El médico se verá literalmente acosado por flashes, cámaras y micrófonos y deberá sortear preguntas relacionadas con su paciente, a veces muy íntimas, que jamás aceptaría responder si se tratara de un ilustre desconocido. En el caso de los enfermos notorios, diversas emociones lo pueden llevar a hacer revelaciones inconvenientes e innecesarias. Por un lado, el dar la imagen pública de estar al comando eficiente de la situación, por otro el temor a parecer no todo lo diligente que el ilustre enfermo requiere.

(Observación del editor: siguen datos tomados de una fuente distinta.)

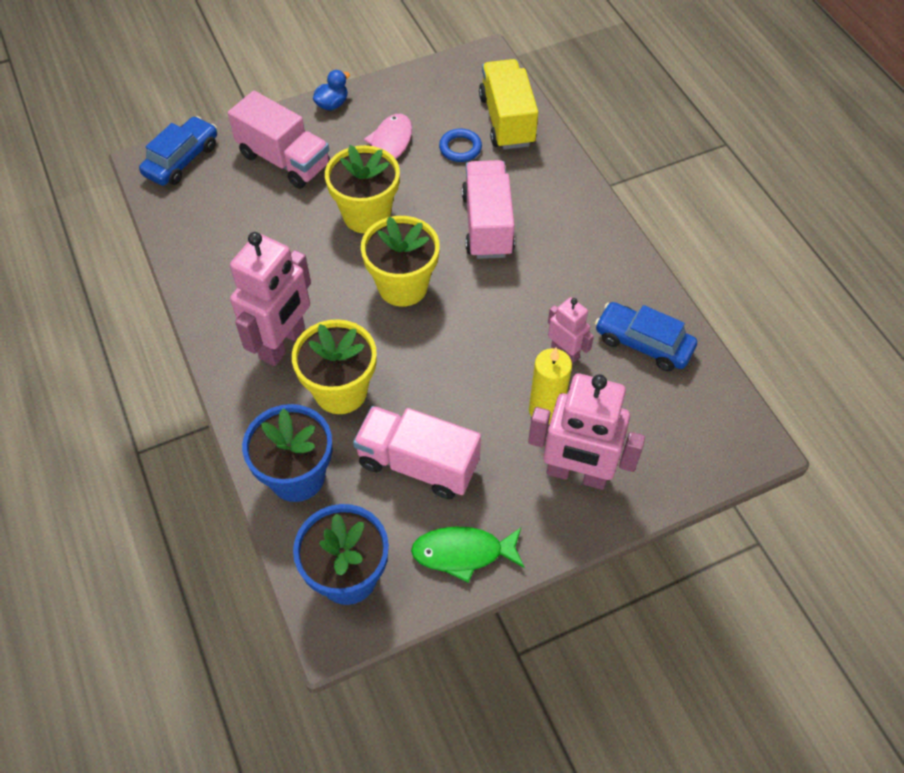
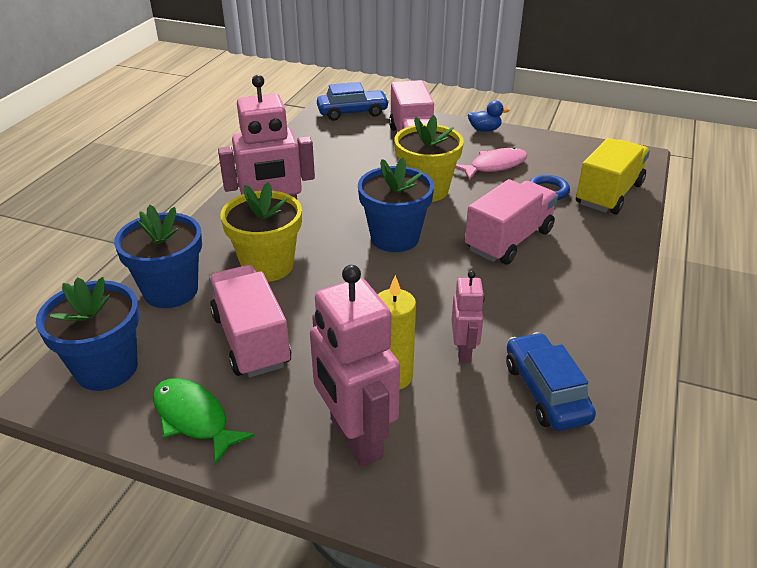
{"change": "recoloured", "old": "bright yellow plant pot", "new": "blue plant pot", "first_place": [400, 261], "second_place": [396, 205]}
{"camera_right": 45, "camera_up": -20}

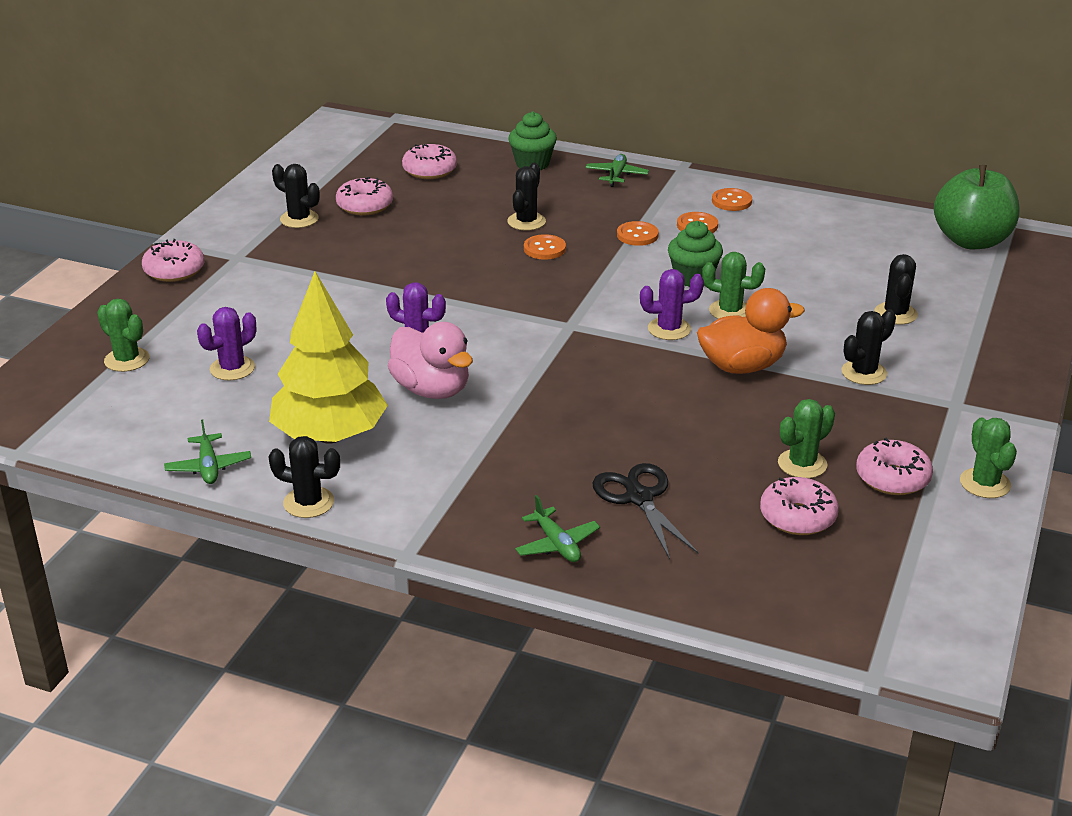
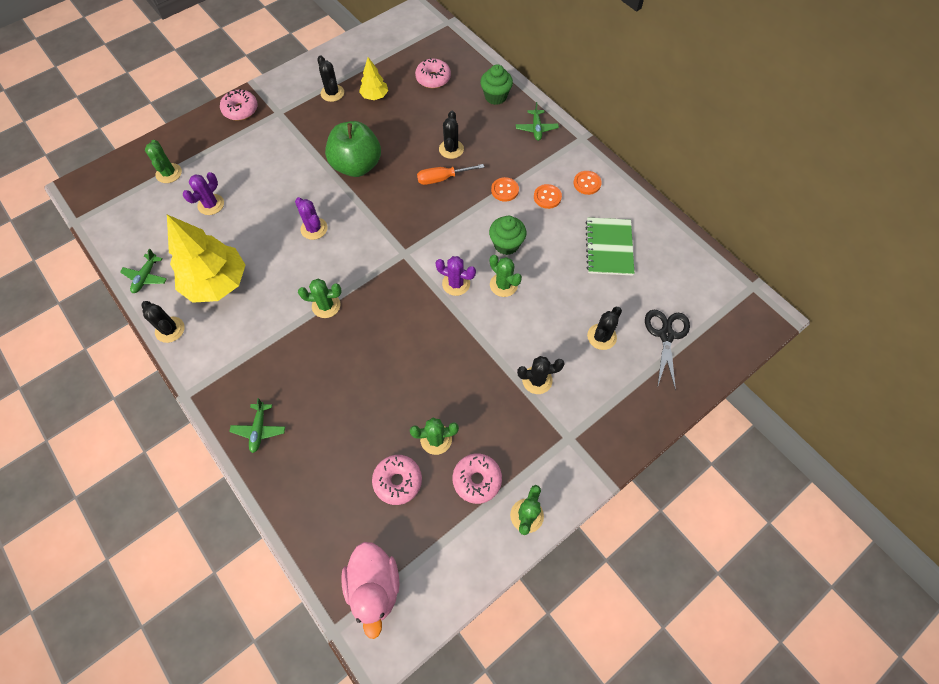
{"change": "turned", "old": "green toy plane", "first_place": [617, 170], "second_place": [537, 121], "degrees": 135}
{"change": "turned", "old": "jet-black cactus", "first_place": [526, 197], "second_place": [451, 135], "degrees": -45}
{"change": "moved", "old": "green apple fruit", "first_place": [977, 207], "second_place": [353, 149]}
{"change": "replaced", "old": "pink donut", "new": "bright yellow toy tree", "first_place": [364, 196], "second_place": [373, 78]}
{"change": "replaced", "old": "bright orange shirt button", "new": "bright orange screwdriver", "first_place": [545, 247], "second_place": [450, 174]}
{"change": "removed", "old": "bright orange toy duck", "first_place": [751, 331]}
{"change": "turned", "old": "royal purple cactus", "first_place": [226, 343], "second_place": [203, 193], "degrees": -45}
{"change": "moved", "old": "pink toy duck", "first_place": [430, 360], "second_place": [370, 590]}
{"change": "moved", "old": "jet-black shears", "first_place": [645, 511], "second_place": [667, 350]}
{"change": "added", "new": "green notepad", "second_place": [610, 247]}
{"change": "added", "new": "green cactus", "second_place": [320, 298]}
{"camera_right": 30, "camera_up": 30}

Es así que los médicos sufrimos negativas interferencias en estos vínculos tan particulares con nuestros pacientes. Hacer indicaciones de procedimientos diagnósticos o de tratamientos agresivos, riesgosos o simplemente incómodos, puede ser difícil para el médico cuando el enfermo tiene una representación en el imaginario social que lo inviste de un generalizado respeto y de un importante poder. En otros casos, el médico, ante el riesgo de fallar, de que se le escurra entre los dedos un diagnóstico determinado o de que no ofrezca el último y más avanzado tratamiento disponible, puede estar tentado a hacer una verdadera sobreprestación.

No es difícil entender que el principal perjudicado va a ser el propio enfermo, que seguramente si estuviera en condiciones de elegir, pediría ser tratado como un anónimo paciente más, contando con la idoneidad y la honestidad de su médico sin la amenaza que supone a menudo la notoriedad.

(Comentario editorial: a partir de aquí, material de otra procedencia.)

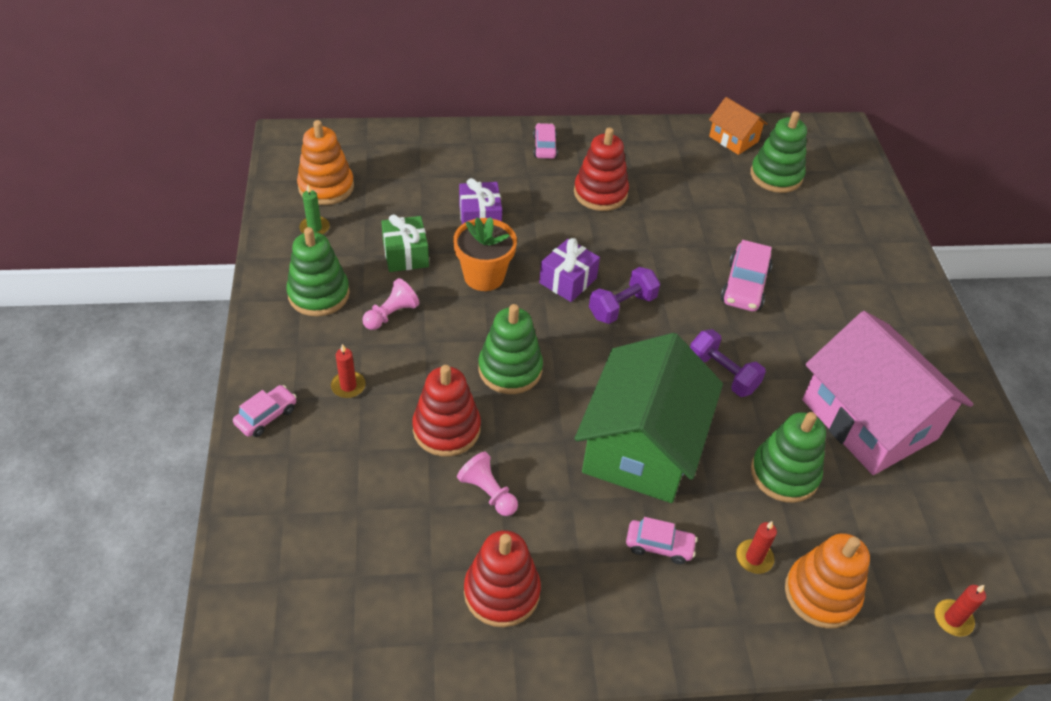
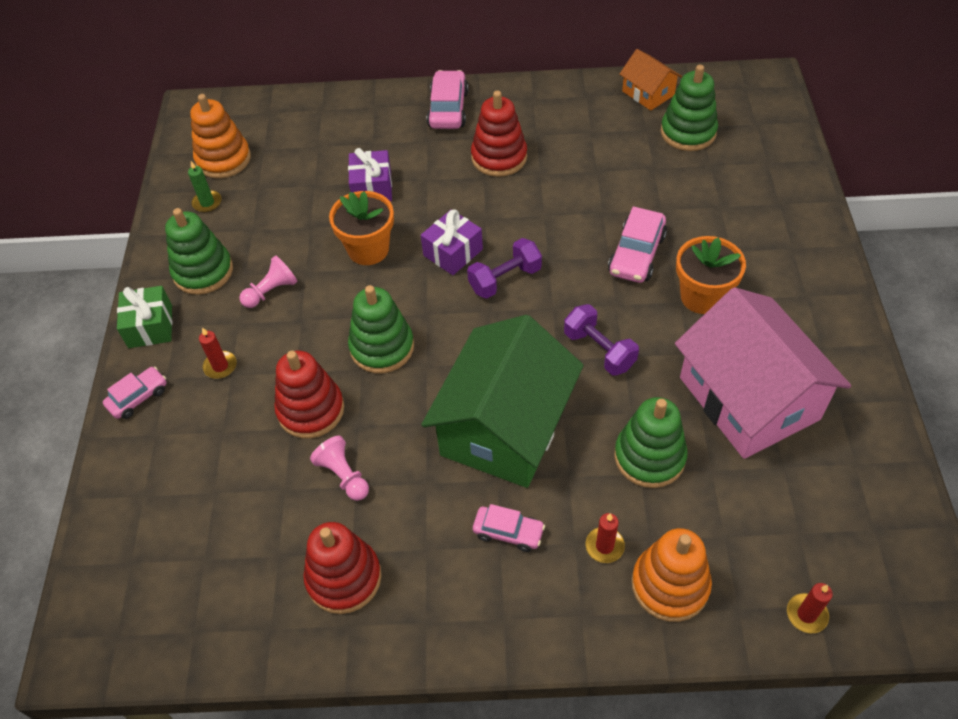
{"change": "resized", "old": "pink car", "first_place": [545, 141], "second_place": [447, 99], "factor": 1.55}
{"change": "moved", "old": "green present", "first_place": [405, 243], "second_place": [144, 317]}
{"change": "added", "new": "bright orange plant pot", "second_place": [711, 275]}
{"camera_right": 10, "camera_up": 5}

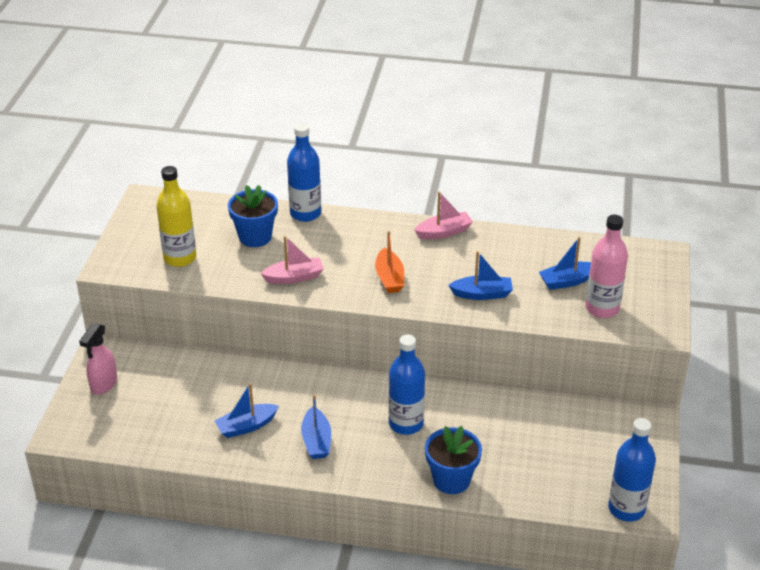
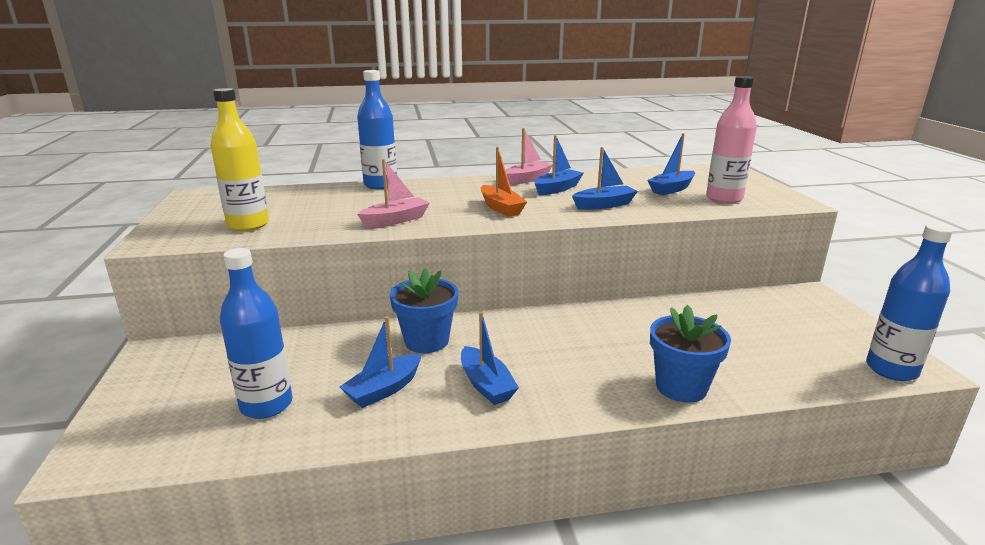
{"change": "moved", "old": "blue plant pot", "first_place": [253, 216], "second_place": [424, 310]}
{"change": "removed", "old": "pink spray cleaner", "first_place": [98, 359]}
{"change": "moved", "old": "blue bottle", "first_place": [406, 384], "second_place": [256, 333]}
{"change": "added", "new": "blue boat", "second_place": [559, 165]}
{"camera_right": -20, "camera_up": -15}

La enfermedad no reconoce fortuna, poder o consideración social alguna; cuando enfermamos todos nos equiparamos. “Allegados son iguales, los que viven por sus manos y los ricos” decía Jorge Manrique en sus inolvidables “Coplas a la muerte de su padre”. Y es por eso que ante el dolor de la enfermedad y el temor a la muerte, el poderoso no es más que un ser indefenso necesitado de ayuda. Brindarla es el principal deber del médico y para ello, deberá olvidar galones, títulos y honores y pensar solamente en el ser sufriente que se esconde detrás de ellos.